Night raids have long been a sore spot. As I noted back in September, targeting for the raids appears to have “improved” to the point where it is now claimed “only” 20% of raids target innocents rather than civilians. Given the long-term association of night raids with mistreatment and torture of Afghan civilians when they are detained in night raids, it comes as no surprise that Karzai would couple the call for an end to night raids with a call to end US detention of Afghan civilians. (Of course there also is the problem of torture of Afghans in Afghan prisons as well, but we won’t go there for now.)
The insistence on ending night raids will force the US to face a difficult decision. Night raids are a favorite tool and were dramatically increased by David Petraeus after the Obama administration took over. Despite the increase in the number of night raids and the US insistence that the raids are a vitally important tool, Reuters notes that violence in Afghanistan is at its worst level since the US invasion over ten years ago. Will the US give up its favorite tool, which it continues to cling to long after it has been conclusively demonstrated to be an abject failure?
As noted above, the Taliban have indicated that they intend to attack the loya jirga. Perhaps because of this important gathering of influential figures, one of the largest drone attacks in recent months took place today in South Waziristan:
A salvo of missiles fired by US drones destroyed a Pakistani Taliban base on Wednesday, killing at least 15 suspected militants in Pakistan’s tribal badlands on the Afghan border, officials said.
Up to 10 missiles slammed into the sprawling compound in the Baber Ghar area of South Waziristan, killing between 15 and 18 militants, most of whom were reported to be local Taliban fighters, the Pakistani security officials said.
Five US drones carried out the attack, one of the officials told AFP.
“The target was a base of Pakistan Taliban. We have reports that 16 to 18 militants were killed in the attack,” the official told AFP in the northwestern city of Peshawar.
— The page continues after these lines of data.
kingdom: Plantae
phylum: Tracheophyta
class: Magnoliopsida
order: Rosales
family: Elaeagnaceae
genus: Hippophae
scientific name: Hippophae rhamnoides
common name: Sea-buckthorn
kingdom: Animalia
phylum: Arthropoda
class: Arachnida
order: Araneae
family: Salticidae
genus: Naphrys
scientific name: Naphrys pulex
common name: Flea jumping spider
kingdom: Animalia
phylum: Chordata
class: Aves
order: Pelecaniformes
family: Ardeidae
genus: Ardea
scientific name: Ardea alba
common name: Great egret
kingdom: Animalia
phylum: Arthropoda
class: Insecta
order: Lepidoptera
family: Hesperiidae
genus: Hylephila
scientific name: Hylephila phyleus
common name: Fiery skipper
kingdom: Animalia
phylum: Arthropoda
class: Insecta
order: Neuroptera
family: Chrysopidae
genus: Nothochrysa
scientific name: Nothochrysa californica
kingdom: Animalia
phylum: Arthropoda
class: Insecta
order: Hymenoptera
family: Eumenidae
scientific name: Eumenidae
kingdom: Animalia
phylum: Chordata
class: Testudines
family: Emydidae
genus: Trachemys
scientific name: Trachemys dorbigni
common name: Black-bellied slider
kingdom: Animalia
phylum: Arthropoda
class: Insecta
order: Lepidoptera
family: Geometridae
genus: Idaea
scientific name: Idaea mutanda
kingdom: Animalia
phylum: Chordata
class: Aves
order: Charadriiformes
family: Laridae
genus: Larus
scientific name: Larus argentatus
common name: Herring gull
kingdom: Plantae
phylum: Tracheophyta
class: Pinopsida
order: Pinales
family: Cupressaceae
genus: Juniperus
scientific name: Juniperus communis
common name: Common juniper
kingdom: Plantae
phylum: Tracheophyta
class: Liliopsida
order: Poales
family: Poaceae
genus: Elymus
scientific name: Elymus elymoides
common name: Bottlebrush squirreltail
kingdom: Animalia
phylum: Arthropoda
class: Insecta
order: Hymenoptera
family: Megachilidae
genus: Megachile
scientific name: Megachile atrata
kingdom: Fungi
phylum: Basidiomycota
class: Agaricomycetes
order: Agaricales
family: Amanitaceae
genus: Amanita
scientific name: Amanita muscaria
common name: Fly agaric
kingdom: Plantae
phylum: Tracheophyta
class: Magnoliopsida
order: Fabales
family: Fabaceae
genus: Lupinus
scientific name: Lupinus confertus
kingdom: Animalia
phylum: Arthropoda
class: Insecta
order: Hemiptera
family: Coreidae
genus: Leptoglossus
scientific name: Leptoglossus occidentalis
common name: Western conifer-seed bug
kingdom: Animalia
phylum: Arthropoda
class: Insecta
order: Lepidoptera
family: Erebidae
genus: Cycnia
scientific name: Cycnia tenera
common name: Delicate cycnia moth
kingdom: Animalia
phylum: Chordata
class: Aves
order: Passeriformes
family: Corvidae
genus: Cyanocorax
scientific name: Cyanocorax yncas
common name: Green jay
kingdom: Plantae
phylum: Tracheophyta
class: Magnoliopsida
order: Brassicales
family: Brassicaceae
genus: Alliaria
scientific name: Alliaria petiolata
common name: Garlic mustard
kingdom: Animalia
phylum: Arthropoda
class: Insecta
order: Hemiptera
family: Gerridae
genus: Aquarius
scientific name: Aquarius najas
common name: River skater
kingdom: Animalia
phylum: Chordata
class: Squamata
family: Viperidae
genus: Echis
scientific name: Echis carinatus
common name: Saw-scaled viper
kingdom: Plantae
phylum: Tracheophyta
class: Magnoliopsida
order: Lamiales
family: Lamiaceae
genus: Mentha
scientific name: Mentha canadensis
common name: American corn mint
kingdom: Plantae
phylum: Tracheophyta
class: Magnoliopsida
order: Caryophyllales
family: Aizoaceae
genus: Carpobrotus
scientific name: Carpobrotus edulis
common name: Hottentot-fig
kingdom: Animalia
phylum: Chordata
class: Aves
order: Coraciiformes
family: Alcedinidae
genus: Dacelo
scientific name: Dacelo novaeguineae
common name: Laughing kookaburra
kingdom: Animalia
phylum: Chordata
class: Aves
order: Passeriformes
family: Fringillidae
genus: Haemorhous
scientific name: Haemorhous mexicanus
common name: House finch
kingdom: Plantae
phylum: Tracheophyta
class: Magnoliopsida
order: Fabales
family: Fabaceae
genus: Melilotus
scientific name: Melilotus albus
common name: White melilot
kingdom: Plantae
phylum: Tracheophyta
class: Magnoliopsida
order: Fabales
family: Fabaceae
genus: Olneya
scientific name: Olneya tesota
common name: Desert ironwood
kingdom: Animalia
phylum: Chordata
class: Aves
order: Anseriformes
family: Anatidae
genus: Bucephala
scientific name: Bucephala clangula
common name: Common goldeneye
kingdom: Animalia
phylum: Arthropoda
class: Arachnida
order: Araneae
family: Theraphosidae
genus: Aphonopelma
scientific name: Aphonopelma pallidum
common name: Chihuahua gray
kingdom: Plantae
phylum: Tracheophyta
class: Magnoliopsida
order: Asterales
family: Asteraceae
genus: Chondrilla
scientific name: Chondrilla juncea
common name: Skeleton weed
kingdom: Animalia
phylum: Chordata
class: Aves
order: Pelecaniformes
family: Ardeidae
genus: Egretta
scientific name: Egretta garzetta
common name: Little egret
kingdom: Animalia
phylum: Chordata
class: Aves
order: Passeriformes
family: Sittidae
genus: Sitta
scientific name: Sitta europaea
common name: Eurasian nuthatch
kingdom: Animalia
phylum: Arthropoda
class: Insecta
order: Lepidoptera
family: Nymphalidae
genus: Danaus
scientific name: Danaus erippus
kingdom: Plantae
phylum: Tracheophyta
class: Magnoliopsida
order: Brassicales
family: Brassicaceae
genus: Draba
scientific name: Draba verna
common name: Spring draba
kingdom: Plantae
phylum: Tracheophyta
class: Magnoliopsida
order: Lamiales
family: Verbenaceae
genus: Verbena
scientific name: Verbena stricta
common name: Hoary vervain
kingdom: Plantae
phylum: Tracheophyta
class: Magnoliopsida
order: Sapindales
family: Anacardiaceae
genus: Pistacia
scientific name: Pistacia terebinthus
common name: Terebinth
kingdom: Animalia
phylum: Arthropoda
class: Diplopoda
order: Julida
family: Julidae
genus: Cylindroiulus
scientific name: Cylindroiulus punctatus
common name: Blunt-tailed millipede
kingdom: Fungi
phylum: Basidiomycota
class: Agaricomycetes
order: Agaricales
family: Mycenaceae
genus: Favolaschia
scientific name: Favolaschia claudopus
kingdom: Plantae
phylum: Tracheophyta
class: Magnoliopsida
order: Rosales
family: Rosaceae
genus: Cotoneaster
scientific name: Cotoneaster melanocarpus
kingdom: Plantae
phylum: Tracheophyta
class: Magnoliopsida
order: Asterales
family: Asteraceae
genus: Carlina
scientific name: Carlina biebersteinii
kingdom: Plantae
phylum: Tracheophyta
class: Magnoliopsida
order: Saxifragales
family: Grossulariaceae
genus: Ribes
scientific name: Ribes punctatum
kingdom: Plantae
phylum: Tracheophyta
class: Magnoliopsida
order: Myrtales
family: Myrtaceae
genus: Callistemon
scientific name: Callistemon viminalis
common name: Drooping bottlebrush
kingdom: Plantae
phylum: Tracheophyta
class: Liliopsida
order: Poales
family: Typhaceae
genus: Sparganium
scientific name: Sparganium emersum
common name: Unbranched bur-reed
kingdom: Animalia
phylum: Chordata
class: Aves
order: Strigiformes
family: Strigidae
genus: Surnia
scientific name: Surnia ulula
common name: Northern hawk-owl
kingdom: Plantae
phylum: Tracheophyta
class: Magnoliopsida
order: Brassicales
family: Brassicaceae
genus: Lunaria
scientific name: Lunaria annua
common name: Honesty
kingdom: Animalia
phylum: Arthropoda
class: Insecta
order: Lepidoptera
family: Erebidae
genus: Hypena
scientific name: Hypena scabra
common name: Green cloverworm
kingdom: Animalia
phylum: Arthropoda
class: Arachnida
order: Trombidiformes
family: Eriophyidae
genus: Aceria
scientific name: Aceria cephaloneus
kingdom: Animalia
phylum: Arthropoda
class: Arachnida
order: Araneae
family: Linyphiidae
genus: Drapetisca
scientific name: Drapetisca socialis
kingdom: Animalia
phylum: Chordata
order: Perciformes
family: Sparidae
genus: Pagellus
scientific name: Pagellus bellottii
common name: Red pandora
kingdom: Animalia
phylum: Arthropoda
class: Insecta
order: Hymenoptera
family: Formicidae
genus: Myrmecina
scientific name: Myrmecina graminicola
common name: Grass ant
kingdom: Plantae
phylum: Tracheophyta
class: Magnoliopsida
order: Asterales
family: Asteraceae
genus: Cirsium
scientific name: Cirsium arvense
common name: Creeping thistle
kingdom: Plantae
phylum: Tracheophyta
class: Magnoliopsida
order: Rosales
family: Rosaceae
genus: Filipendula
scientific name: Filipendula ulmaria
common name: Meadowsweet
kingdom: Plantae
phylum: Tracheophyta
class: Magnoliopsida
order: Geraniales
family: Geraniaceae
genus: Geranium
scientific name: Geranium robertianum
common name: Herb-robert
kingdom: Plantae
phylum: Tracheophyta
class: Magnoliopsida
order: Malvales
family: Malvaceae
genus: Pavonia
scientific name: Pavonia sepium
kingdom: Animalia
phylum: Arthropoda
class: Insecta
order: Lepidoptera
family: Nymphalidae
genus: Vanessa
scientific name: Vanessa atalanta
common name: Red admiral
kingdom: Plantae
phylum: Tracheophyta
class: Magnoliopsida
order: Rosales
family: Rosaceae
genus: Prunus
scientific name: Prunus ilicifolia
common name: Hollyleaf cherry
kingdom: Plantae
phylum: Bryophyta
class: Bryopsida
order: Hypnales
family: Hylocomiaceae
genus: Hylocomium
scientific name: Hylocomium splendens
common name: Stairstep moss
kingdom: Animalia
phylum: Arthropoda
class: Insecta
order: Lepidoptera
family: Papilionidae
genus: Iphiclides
The story also quotes Pakistani officials that “foreign”, meaning al Qaeda or Uzbek Islamist militants, may be among the dead.
Meanwhile, former Pakistan Foreign Minister Shah Mehmood Qureshi provides more details on the end of his time as Foreign Minister. His loss of the position had been noted and attributed to his reluctance to grant immunity to Raymond Davis in a quote from the New York Times in this post of mine around the time it was announced, but now we learn more:
Former Pakistan Peoples Party (PPP) MNA Shah Mehmood Qureshi said on Tuesday that he resigned as foreign minister after refusing to bow down to pressure over giving diplomatic immunity to Raymond Davis.
Talking to reporters at the Multan airport on Tuesday, Qureshi said that the Raymond Davis incident had taken place on January 27 and he had resigned on January 30.
He further said he did not step down because he wasn’t given the foreign ministry, adding that he refused to give immunity to the CIA contractor because ‘he was not an ambassador’.
“[The Davis incident] is in front of the whole nation. I was being greatly pressurised to give him immunity and I refused to do it,” said the former PPP stalwart.
From other recent reports I saw on Qureshi, it appears that he is leaving the PPP party and looking to form a new political party. Given the way in which the Raymond Davis incident brought huge crowds of Pakistanis into the streets, Qureshi may well have found in the Raymond Davis episode a useful rallying point for his efforts to start a new party.